Recast the data as a JSON list of strings, one string per line, starting at the beginning of the data and going on through the line that contains "right wrist: (115, 932, -6)". Leave out blank lines and the pictures.
** Opening The data block **
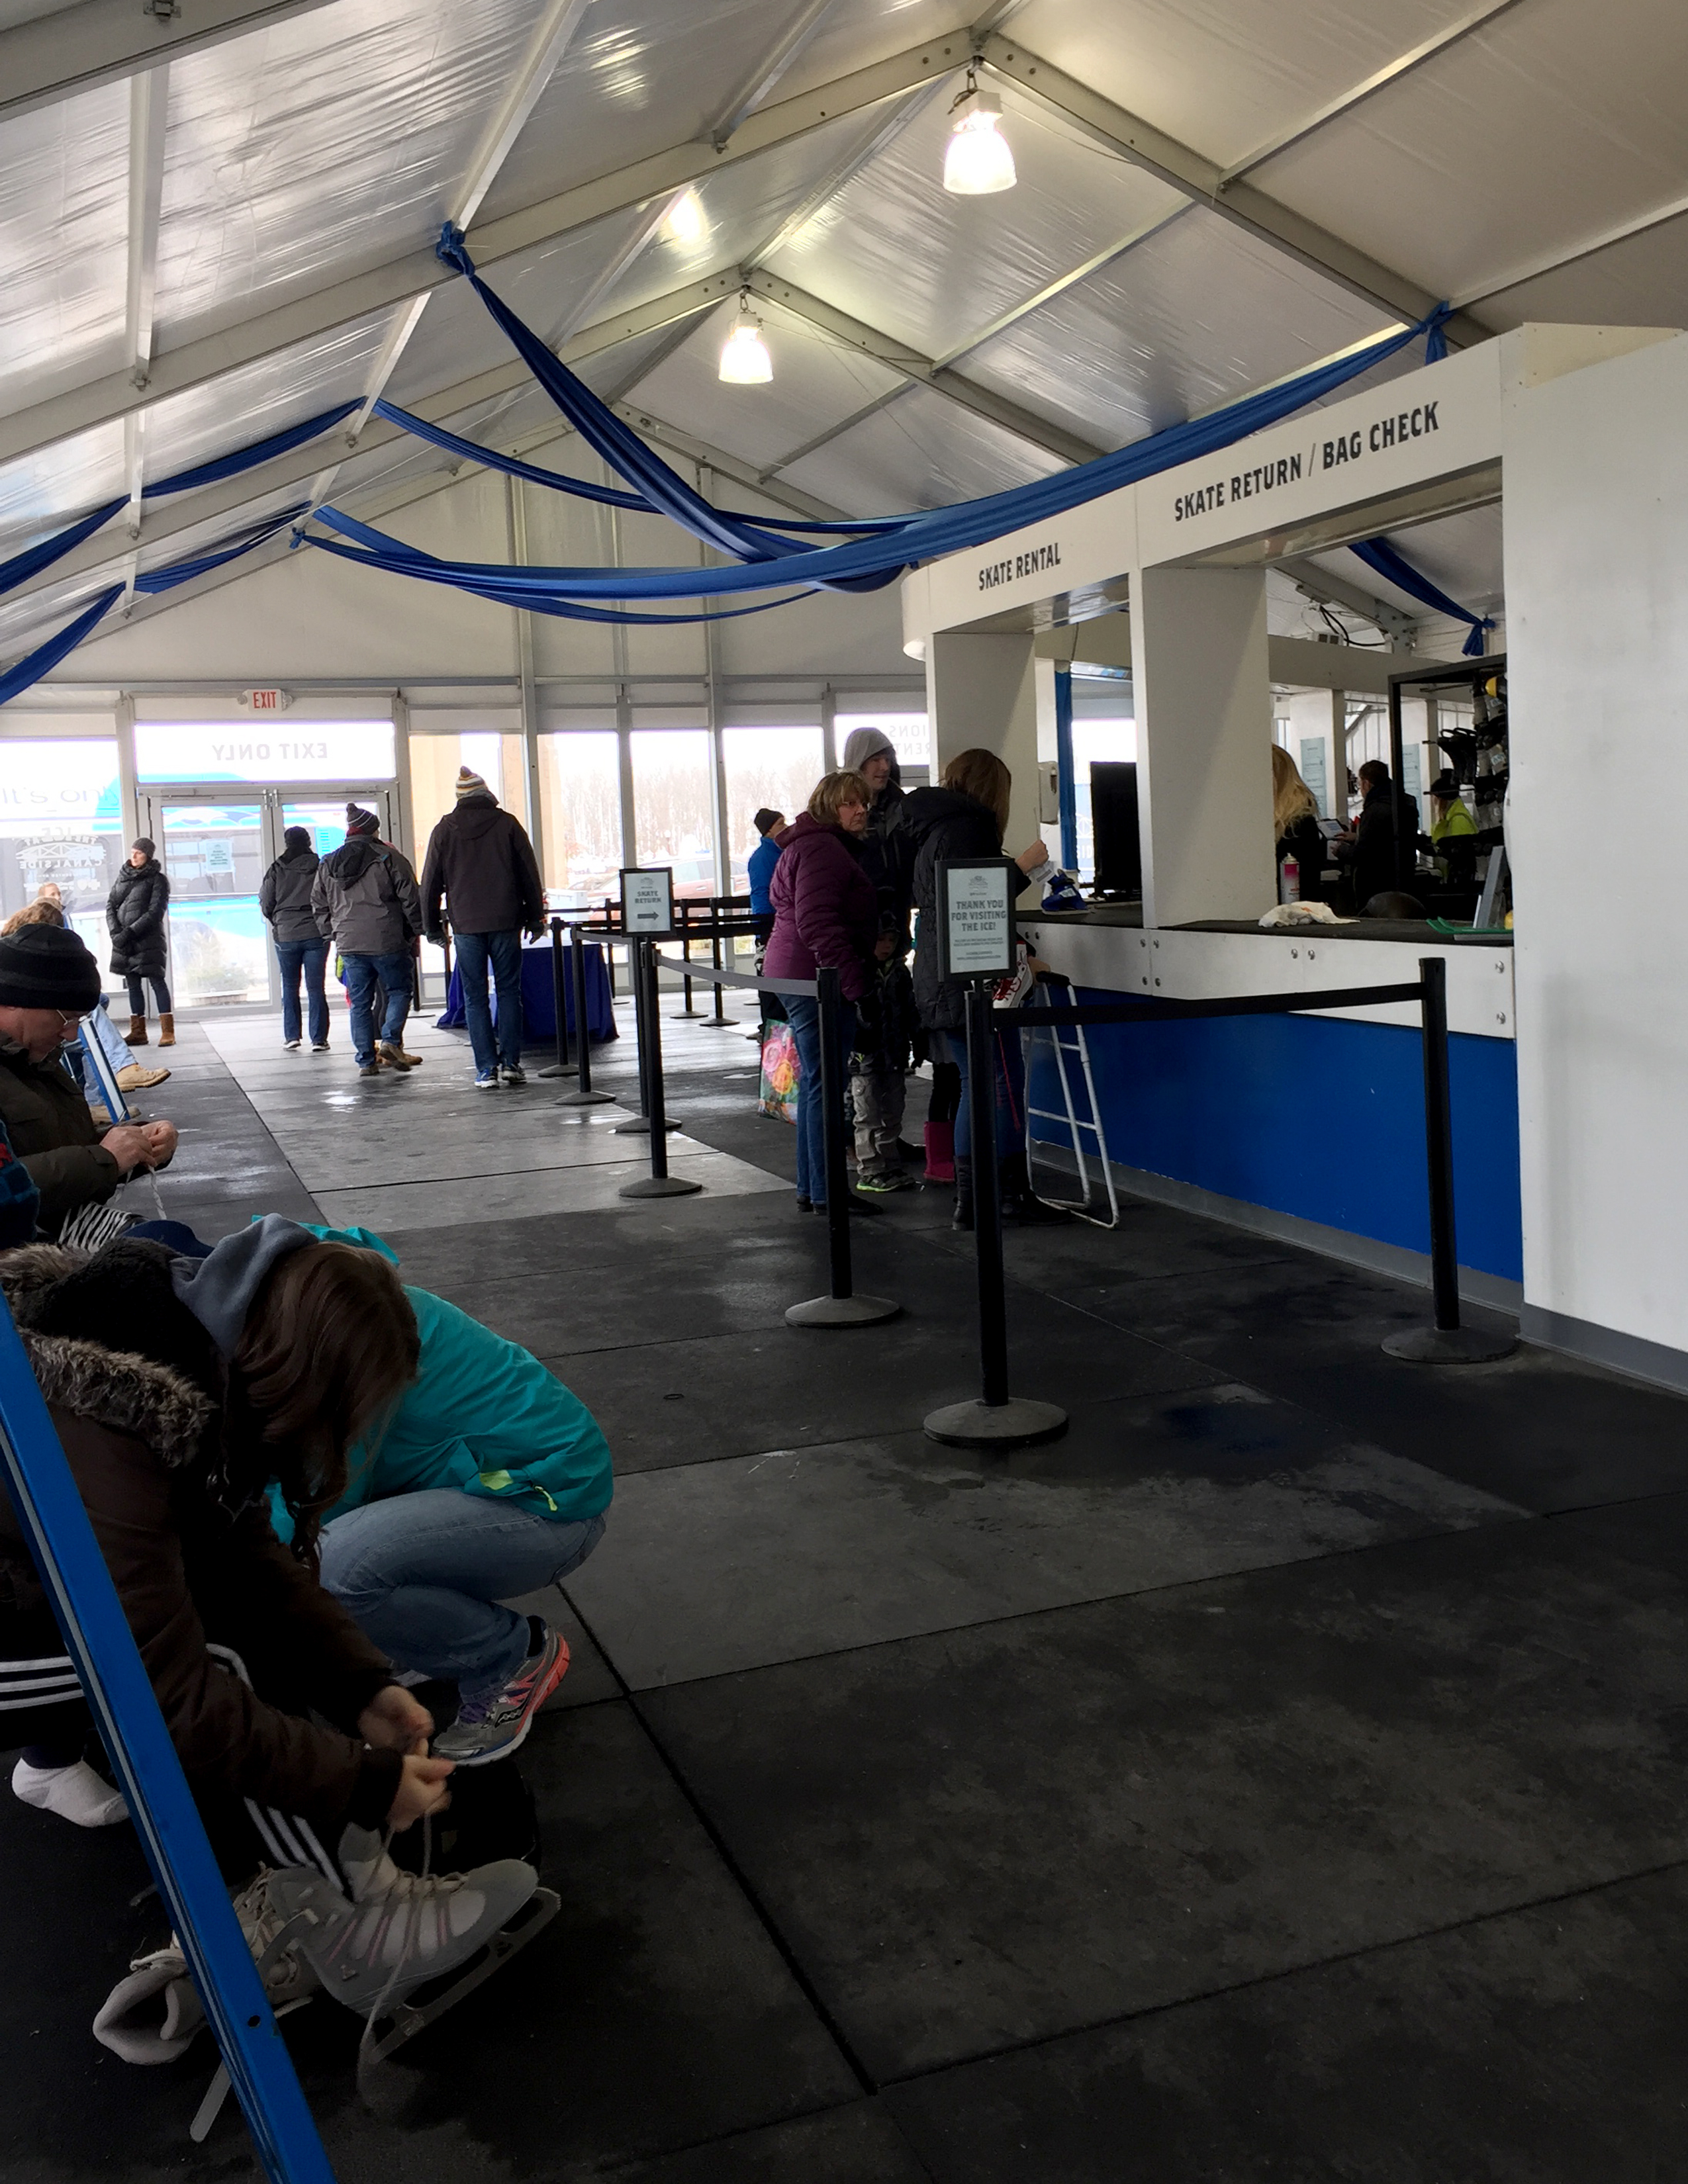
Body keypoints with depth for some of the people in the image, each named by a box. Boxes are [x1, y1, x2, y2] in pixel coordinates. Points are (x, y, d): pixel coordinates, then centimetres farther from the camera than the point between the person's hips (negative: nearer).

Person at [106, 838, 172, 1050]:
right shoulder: (122, 877, 14)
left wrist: (130, 931, -17)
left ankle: (167, 1031, -8)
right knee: (133, 985, 9)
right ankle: (138, 1031, 15)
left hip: (148, 939, -6)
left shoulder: (157, 880, -3)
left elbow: (155, 912, -11)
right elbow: (110, 905, 10)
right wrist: (115, 932, -6)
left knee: (156, 981, -8)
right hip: (123, 942, 6)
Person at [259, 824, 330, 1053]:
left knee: (290, 987, 13)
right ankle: (319, 1039, 1)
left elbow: (266, 905, 0)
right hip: (316, 933, 0)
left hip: (286, 935, 0)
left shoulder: (277, 870, -3)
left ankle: (291, 1036, 9)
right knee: (316, 987, 3)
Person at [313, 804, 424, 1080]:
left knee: (360, 1002, 9)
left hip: (349, 945, 4)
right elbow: (410, 899, -5)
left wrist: (334, 934, 22)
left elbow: (320, 907, 17)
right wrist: (416, 931, 4)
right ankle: (391, 1041, -8)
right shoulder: (388, 857, -3)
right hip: (387, 942, -4)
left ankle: (366, 1059, 7)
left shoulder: (327, 865, 13)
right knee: (399, 991, 10)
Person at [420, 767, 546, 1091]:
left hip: (466, 926, 0)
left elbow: (430, 884, 6)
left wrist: (433, 927, 14)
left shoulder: (444, 831, 4)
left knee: (475, 998, 3)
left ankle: (486, 1070, -1)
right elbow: (530, 875, 3)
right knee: (509, 992, 8)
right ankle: (510, 1063, 2)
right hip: (505, 924, 0)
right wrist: (535, 917, 11)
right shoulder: (507, 824, 2)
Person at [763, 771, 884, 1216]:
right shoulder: (822, 849, -13)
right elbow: (817, 923, -23)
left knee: (815, 1083, 14)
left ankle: (810, 1188, 20)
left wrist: (871, 947, 10)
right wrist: (852, 979, -23)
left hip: (799, 975, 11)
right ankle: (826, 1193, -5)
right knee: (826, 1085, -8)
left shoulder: (832, 847, 22)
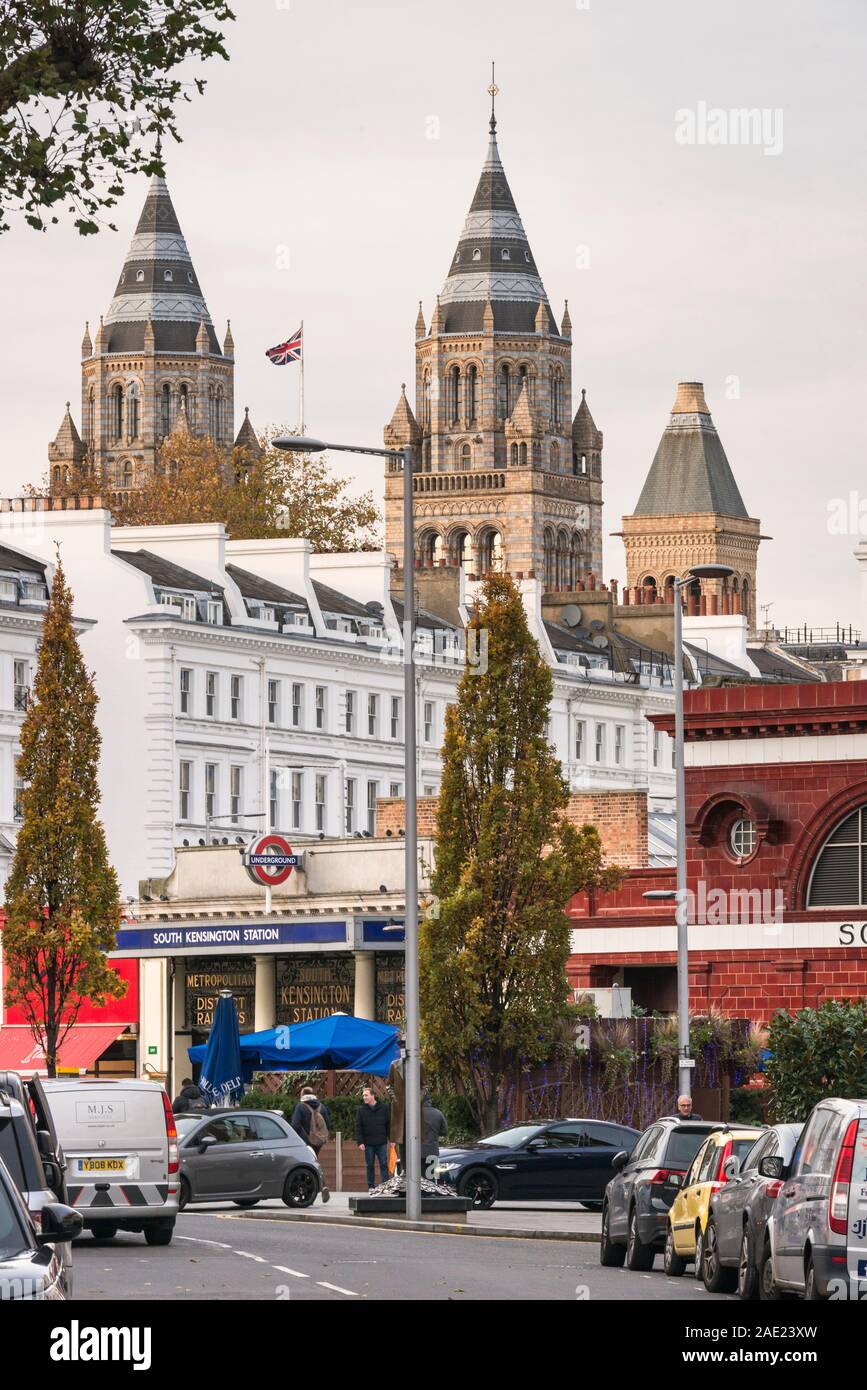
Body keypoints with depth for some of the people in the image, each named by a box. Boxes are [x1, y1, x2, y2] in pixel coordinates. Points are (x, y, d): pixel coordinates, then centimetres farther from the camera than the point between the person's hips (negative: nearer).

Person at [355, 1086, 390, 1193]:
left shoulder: (383, 1108, 3)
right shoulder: (361, 1110, 2)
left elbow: (388, 1125, 7)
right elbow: (358, 1127, 1)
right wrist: (360, 1142, -7)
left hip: (381, 1143, 0)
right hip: (368, 1143, 0)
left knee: (384, 1164, -1)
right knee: (370, 1166, 5)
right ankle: (371, 1186, 12)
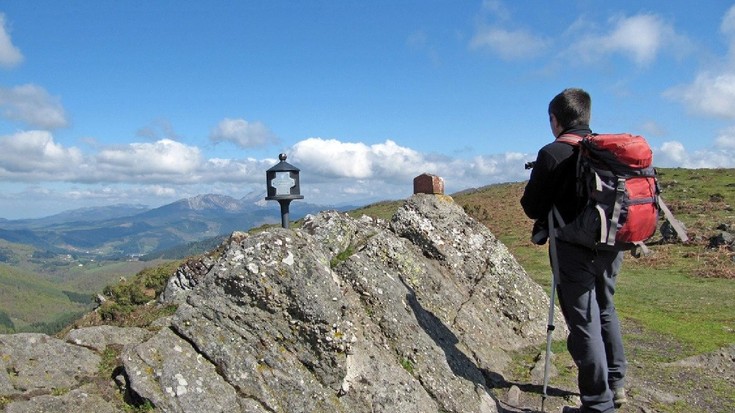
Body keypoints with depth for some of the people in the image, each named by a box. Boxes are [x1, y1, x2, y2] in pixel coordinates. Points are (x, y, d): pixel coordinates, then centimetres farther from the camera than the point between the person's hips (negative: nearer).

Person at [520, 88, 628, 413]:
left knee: (584, 322, 1)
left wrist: (547, 217, 11)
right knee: (605, 309, 24)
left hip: (575, 250, -6)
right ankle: (615, 383, 34)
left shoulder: (552, 154, -12)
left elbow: (532, 207, -10)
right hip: (611, 245, 7)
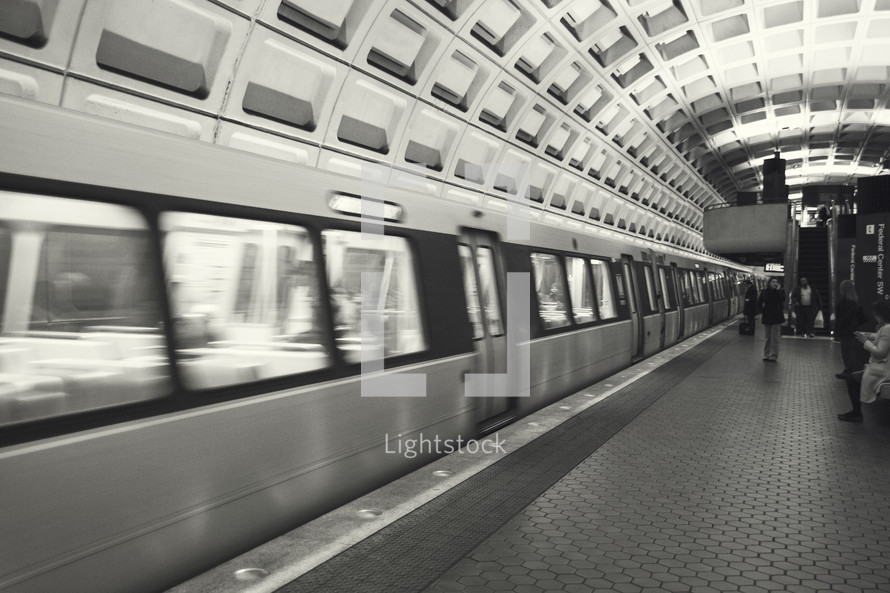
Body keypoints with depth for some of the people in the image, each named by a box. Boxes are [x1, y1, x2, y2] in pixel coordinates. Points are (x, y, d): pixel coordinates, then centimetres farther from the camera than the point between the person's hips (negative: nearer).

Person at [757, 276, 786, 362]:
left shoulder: (781, 291, -1)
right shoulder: (765, 292, 4)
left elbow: (782, 300, -19)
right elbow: (759, 303, 12)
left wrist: (778, 290, -20)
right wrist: (762, 311, 1)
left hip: (777, 317, -2)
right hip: (767, 317, 2)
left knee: (775, 338, -2)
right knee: (768, 338, 10)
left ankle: (773, 356, 3)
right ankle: (766, 355, 17)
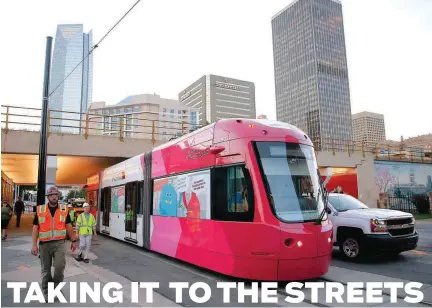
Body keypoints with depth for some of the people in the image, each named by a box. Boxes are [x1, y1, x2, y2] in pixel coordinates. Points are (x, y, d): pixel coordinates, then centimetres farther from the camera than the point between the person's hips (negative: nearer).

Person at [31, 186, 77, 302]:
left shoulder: (64, 210, 2)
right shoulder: (40, 210, 0)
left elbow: (69, 226, 8)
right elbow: (35, 228, 1)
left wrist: (73, 241, 8)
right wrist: (34, 244, -5)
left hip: (59, 243, -1)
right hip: (44, 244, 1)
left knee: (60, 266, -15)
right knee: (45, 269, 10)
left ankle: (56, 286, 12)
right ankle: (47, 293, 26)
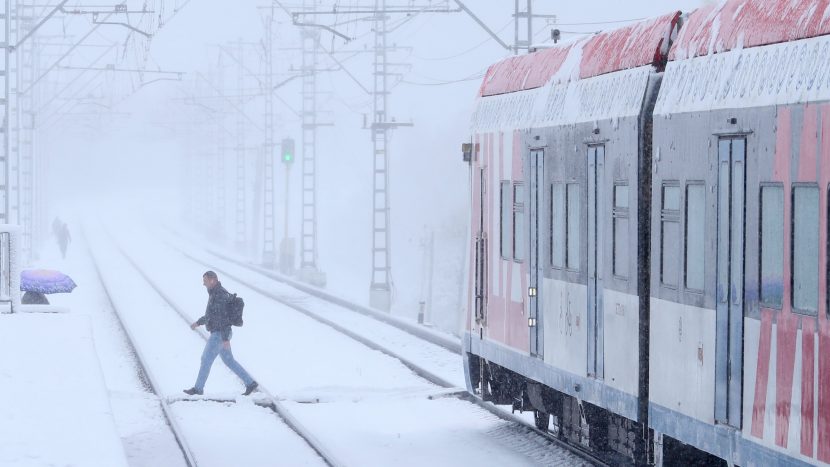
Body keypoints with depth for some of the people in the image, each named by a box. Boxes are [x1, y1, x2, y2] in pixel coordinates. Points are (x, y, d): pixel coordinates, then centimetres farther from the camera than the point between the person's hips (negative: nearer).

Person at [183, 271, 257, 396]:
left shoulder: (220, 295, -21)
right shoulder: (216, 293, 13)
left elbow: (223, 317, -25)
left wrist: (225, 339, -27)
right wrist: (198, 322, 30)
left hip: (219, 335, -10)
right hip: (220, 334, 10)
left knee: (206, 360, 0)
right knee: (229, 361, 14)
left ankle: (198, 388, 11)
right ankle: (250, 383, 14)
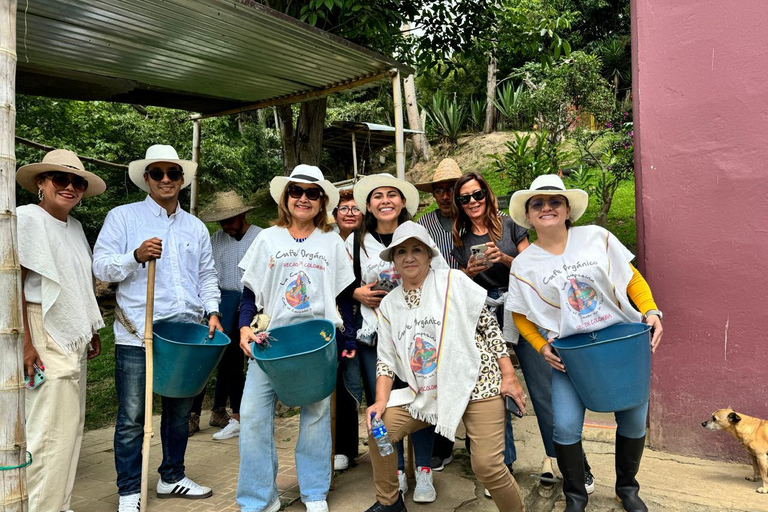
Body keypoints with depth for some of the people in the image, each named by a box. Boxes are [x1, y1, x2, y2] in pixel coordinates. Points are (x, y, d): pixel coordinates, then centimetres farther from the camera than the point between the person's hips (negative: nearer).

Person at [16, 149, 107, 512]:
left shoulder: (75, 226, 14)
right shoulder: (26, 218, -8)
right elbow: (14, 284, -14)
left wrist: (93, 332, 17)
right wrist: (25, 343, -19)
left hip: (73, 337, 8)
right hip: (44, 334, -8)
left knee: (70, 425, 13)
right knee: (52, 429, -5)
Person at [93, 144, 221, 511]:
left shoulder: (196, 227, 15)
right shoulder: (123, 217, 3)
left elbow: (206, 275, 18)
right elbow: (101, 266, -3)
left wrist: (212, 310, 3)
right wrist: (136, 256, -21)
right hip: (137, 334, -4)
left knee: (179, 411, 15)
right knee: (131, 418, 1)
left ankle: (172, 478, 32)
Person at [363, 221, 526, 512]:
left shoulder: (453, 281, -5)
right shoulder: (388, 305, 7)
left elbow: (489, 326, -4)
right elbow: (387, 359, 9)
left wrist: (509, 376, -7)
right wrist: (381, 402, -5)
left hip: (477, 384, -4)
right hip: (427, 393, 5)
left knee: (487, 466, -13)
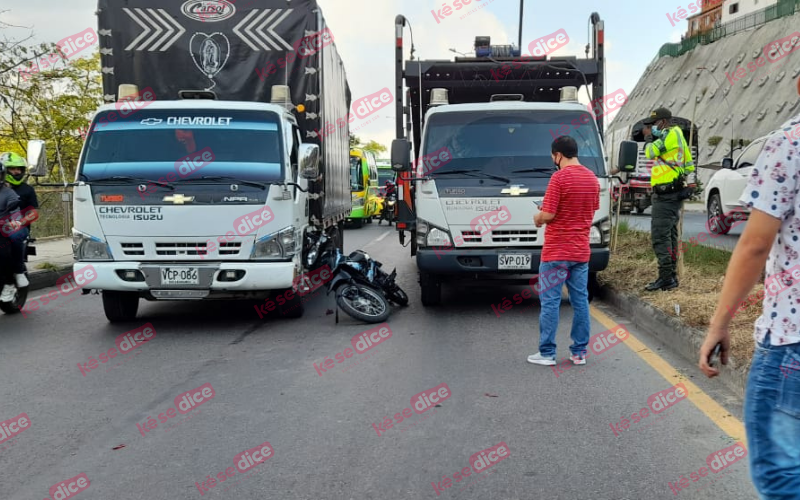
** Closing The data block **
* [Written response]:
[
  "Body keypoints with depth for some of the people in the image, each named by a box. Boxes are [x1, y1, x2, y2] in pixel coordinates. Points are (x, y, d): pixel coordinates, then centimetres farther from the camera than the point between the person's hips (negative: nearer).",
  "Person at [106, 838, 172, 1050]:",
  "right shoulder: (122, 877, 14)",
  "left wrist: (130, 931, -17)",
  "left ankle: (167, 1031, -8)",
  "right knee: (133, 985, 9)",
  "right ankle: (138, 1031, 15)",
  "left hip: (148, 939, -6)",
  "left shoulder: (157, 880, -3)",
  "left elbow: (155, 912, -11)",
  "right elbow: (110, 905, 10)",
  "right wrist: (115, 932, -6)"
]